La terra promessa della creatività
Ci sono alcuni luoghi in cui la creatività fiorisce maggiormente, come nella famosa Silicon Valley (o, più di recente, anche a Tel Aviv e a Bangalore): quali sono le peculiarità degli ambienti “creativogenici”?
Scoprire il loro “segreto” può aiutarci a creare, anche nella nostra azienda o nel nostro gruppo, un habitat fertile per il pensiero creativo.
Una valle innovativa
La Silicon Valley è l’area geografica che si trova negli Stati Uniti, in California, fra la baia di San Francisco e le montagne di Santa Cruz. Il termine “Silicon Valley” è apparso, la prima volta, nel 1971 all’interno di alcuni articoli sul settimanale Electronic News. È una delle mete più ambite da chi desidera avviare una start-up di successo o trovare finanziamenti per la propria impresa tecnologica. Non a caso, le aziende hi-tech più importanti (Apple, Google, HP, Intel, Adobe, Ebay IBM, Microsoft, Yahoo, Facebook, Linkedin, ecc.) hanno il loro quartier generale proprio qui.
È un luogo vivace e ricco di contraddizioni: ricchezza e sfarzo da una parte e notevole povertà dall’altra (S. Francisco è la città con il più alto numero di homeless, in California); è abbastanza grande da avere un impatto globale, ma anche abbastanza piccola perché la gente si conosca e si ritrovi negli stessi locali. Integra grandi passioni (“Il mio progetto cambierà il mondo”) e lucidi interessi (“Voglio guadagnare un sacco di soldi”); promette opportunità a tutti, ma solo il 5% delle startup raggiunge il successo.
La Silicon Valley rappresenta, nel bene e nel male, uno degli esempi più evidenti di un sistema territoriale in grado di favorire uno sviluppo industriale, economico, sociale e culturale.
Vediamo alcuni dei suoi elementi fondanti.
Le radici nella conoscenza
Frederick Terman è stato un brillante ingegnere e un appassionato docente universitario. La sua storia è poco conosciuta al di fuori degli USA, ma ha avuto un ruolo fondamentale nello sviluppo industriale della Silicon Valley. Laureato in ingegneria elettrotecnica al Massachusetts Institute of Technology (MIT) di Boston, è tornato in California, negli anni ‘30, come professore di elettrotecnica all’Università di Stanford.

-.-.-

» **Consegna A**:
Stabilisci se ciascuna affermazione concorda con il brano sulla Silicon Valley. Rispondi sì o no e riporta alla lettera le parole del brano che lo decidono.
(i) Il termine "Silicon Valley" è comparso per la prima volta nel 1971 sul settimanale Electronic News.
(ii) Metà delle startup della Silicon Valley raggiunge il successo.
(iii) Frederick Terman si è laureato all'Università di Stanford.
» **Consegna B**: Trascrivi dal brano sulla Silicon Valley il passo che va da "È un luogo vivace" fino a "sociale e culturale.", incluso.

» **Materiale presentato**:
-.-.-

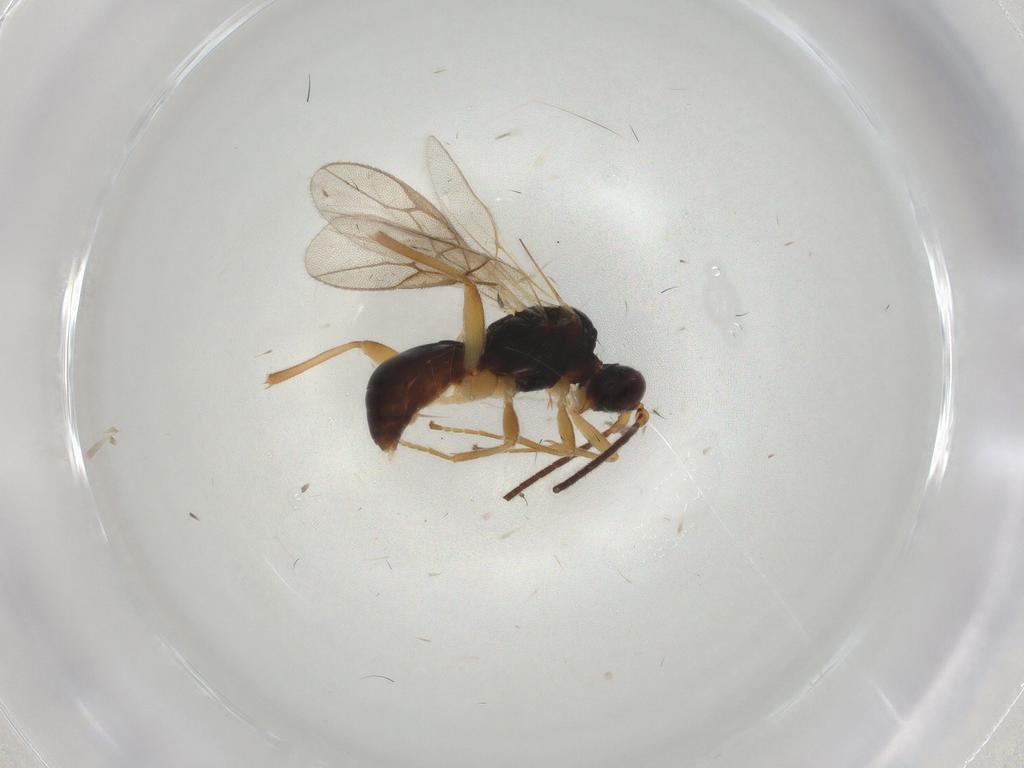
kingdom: Animalia
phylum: Arthropoda
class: Insecta
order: Hymenoptera
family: Braconidae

-.-.-

» **Risposta attesa A**:
(i) Sì: «Il termine “Silicon Valley” è apparso, la prima volta, nel 1971 all’interno di alcuni articoli sul settimanale Electronic News.»
(ii) No: «ma solo il 5% delle startup raggiunge il successo»
(iii) No: «Laureato in ingegneria elettrotecnica al Massachusetts Institute of Technology (MIT) di Boston»

» **Risposta attesa B**:
È un luogo vivace e ricco di contraddizioni: ricchezza e sfarzo da una parte e notevole povertà dall’altra (S. Francisco è la città con il più alto numero di homeless, in California); è abbastanza grande da avere un impatto globale, ma anche abbastanza piccola perché la gente si conosca e si ritrovi negli stessi locali. Integra grandi passioni (“Il mio progetto cambierà il mondo”) e lucidi interessi (“Voglio guadagnare un sacco di soldi”); promette opportunità a tutti, ma solo il 5% delle startup raggiunge il successo.
La Silicon Valley rappresenta, nel bene e nel male, uno degli esempi più evidenti di un sistema territoriale in grado di favorire uno sviluppo industriale, economico, sociale e culturale.